Leave out the images and output the records word for word.

+++

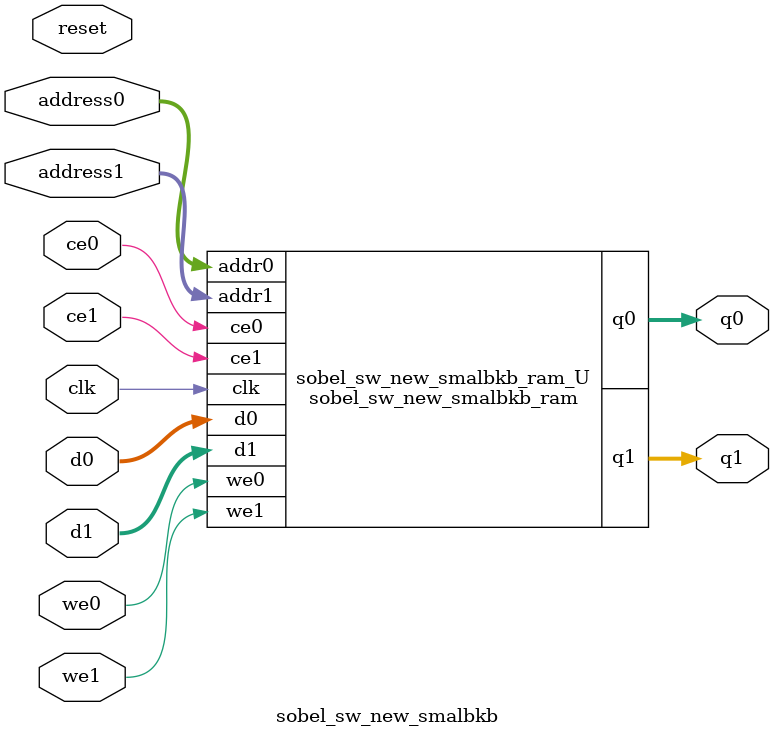
<source format=v>

`timescale 1 ns / 1 ps
module sobel_sw_new_smalbkb_ram (addr0, ce0, d0, we0, q0, addr1, ce1, d1, we1, q1,  clk);

parameter DWIDTH = 8;
parameter AWIDTH = 12;
parameter MEM_SIZE = 3072;

input[AWIDTH-1:0] addr0;
input ce0;
input[DWIDTH-1:0] d0;
input we0;
output reg[DWIDTH-1:0] q0;
input[AWIDTH-1:0] addr1;
input ce1;
input[DWIDTH-1:0] d1;
input we1;
output reg[DWIDTH-1:0] q1;
input clk;

(* ram_style = "block" *)reg [DWIDTH-1:0] ram[0:MEM_SIZE-1];




always @(posedge clk)  
begin 
    if (ce0) 
    begin
        if (we0) 
        begin 
            ram[addr0] <= d0; 
            q0 <= d0;
        end 
        else 
            q0 <= ram[addr0];
    end
end


always @(posedge clk)  
begin 
    if (ce1) 
    begin
        if (we1) 
        begin 
            ram[addr1] <= d1; 
            q1 <= d1;
        end 
        else 
            q1 <= ram[addr1];
    end
end


endmodule


`timescale 1 ns / 1 ps
module sobel_sw_new_smalbkb(
    reset,
    clk,
    address0,
    ce0,
    we0,
    d0,
    q0,
    address1,
    ce1,
    we1,
    d1,
    q1);

parameter DataWidth = 32'd8;
parameter AddressRange = 32'd3072;
parameter AddressWidth = 32'd12;
input reset;
input clk;
input[AddressWidth - 1:0] address0;
input ce0;
input we0;
input[DataWidth - 1:0] d0;
output[DataWidth - 1:0] q0;
input[AddressWidth - 1:0] address1;
input ce1;
input we1;
input[DataWidth - 1:0] d1;
output[DataWidth - 1:0] q1;



sobel_sw_new_smalbkb_ram sobel_sw_new_smalbkb_ram_U(
    .clk( clk ),
    .addr0( address0 ),
    .ce0( ce0 ),
    .d0( d0 ),
    .we0( we0 ),
    .q0( q0 ),
    .addr1( address1 ),
    .ce1( ce1 ),
    .d1( d1 ),
    .we1( we1 ),
    .q1( q1 ));

endmodule


</source>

+++

(ANSWER TO THIS EXERCISE):
<source format=v>

`timescale 1 ns / 1 ps
module sobel_sw_new_smalbkb_ram (addr0, ce0, d0, we0, q0, addr1, ce1, d1, we1, q1,  clk);

parameter DWIDTH = 8;
parameter AWIDTH = 12;
parameter MEM_SIZE = 3072;

input[AWIDTH-1:0] addr0;
input ce0;
input[DWIDTH-1:0] d0;
input we0;
output reg[DWIDTH-1:0] q0;
input[AWIDTH-1:0] addr1;
input ce1;
input[DWIDTH-1:0] d1;
input we1;
output reg[DWIDTH-1:0] q1;
input clk;

(* ram_style = "block" *)reg [DWIDTH-1:0] ram[0:MEM_SIZE-1];




always @(posedge clk)  
begin 
    if (ce0) 
    begin
        if (we0) 
        begin 
            ram[addr0] <= d0; 
            q0 <= d0;
        end 
        else 
            q0 <= ram[addr0];
    end
end


always @(posedge clk)  
begin 
    if (ce1) 
    begin
        if (we1) 
        begin 
            ram[addr1] <= d1; 
            q1 <= d1;
        end 
        else 
            q1 <= ram[addr1];
    end
end


endmodule


`timescale 1 ns / 1 ps
module sobel_sw_new_smalbkb(
    reset,
    clk,
    address0,
    ce0,
    we0,
    d0,
    q0,
    address1,
    ce1,
    we1,
    d1,
    q1);

parameter DataWidth = 32'd8;
parameter AddressRange = 32'd3072;
parameter AddressWidth = 32'd12;
input reset;
input clk;
input[AddressWidth - 1:0] address0;
input ce0;
input we0;
input[DataWidth - 1:0] d0;
output[DataWidth - 1:0] q0;
input[AddressWidth - 1:0] address1;
input ce1;
input we1;
input[DataWidth - 1:0] d1;
output[DataWidth - 1:0] q1;



sobel_sw_new_smalbkb_ram sobel_sw_new_smalbkb_ram_U(
    .clk( clk ),
    .addr0( address0 ),
    .ce0( ce0 ),
    .d0( d0 ),
    .we0( we0 ),
    .q0( q0 ),
    .addr1( address1 ),
    .ce1( ce1 ),
    .d1( d1 ),
    .we1( we1 ),
    .q1( q1 ));

endmodule


</source>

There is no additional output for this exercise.